Despite the fact an actor is shown playing Prime Minister John Diefenbaker, newsreel footage of the real Diefenbaker is also used in this film. The two men look nothing alike.
In the movie the engines were silent when the sound barrier was broken. When one breaks the sound barrier, the engines do not all of a sudden become quiet. The sound can be heard through the aircraft itself.
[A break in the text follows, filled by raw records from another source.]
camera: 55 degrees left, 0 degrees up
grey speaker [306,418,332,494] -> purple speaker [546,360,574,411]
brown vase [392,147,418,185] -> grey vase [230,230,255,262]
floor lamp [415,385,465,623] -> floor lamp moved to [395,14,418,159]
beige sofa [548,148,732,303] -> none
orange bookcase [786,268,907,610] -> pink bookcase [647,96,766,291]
Jim Chamberlain is depicted, in 1957, as having discovered the area-rule or "coke-bottle" shape for reducing compressibility during trans-sonic flight. The concept was in fact discovered by Richard Whitcomb at the Langely Research Center for which he received the 1954 Collier Award. The technical details were made public in 1955 and the F-102, F-104 and F-105 were already in service with this design. The wind-tunnel at Langely was able to allow Mach 2 testing of the Arrow because it too was using an area rule cross-section.
The Arrow was canceled in February 1959, yet when the existing aircraft and all plans, blueprints and models are ordered destroyed, we see a model of the final design of the Apollo Lunar Module being collected from one of the offices. The contract for the Lunar Module was not awarded to the Grumman Aircraft Engineering Corporation until mid-1962 and did not reach its final design until 1965 so it is not possible that a model of this final design would be available in 1959.
When Jack Woodman and Air Marshall Curtis are informed by a cabinet minister that the United States will protect Canada until the Bomarc Missles are operational, Woodman stands up and states that Canada should just sit back and become the "49th state", even though you can see he says, "50th state."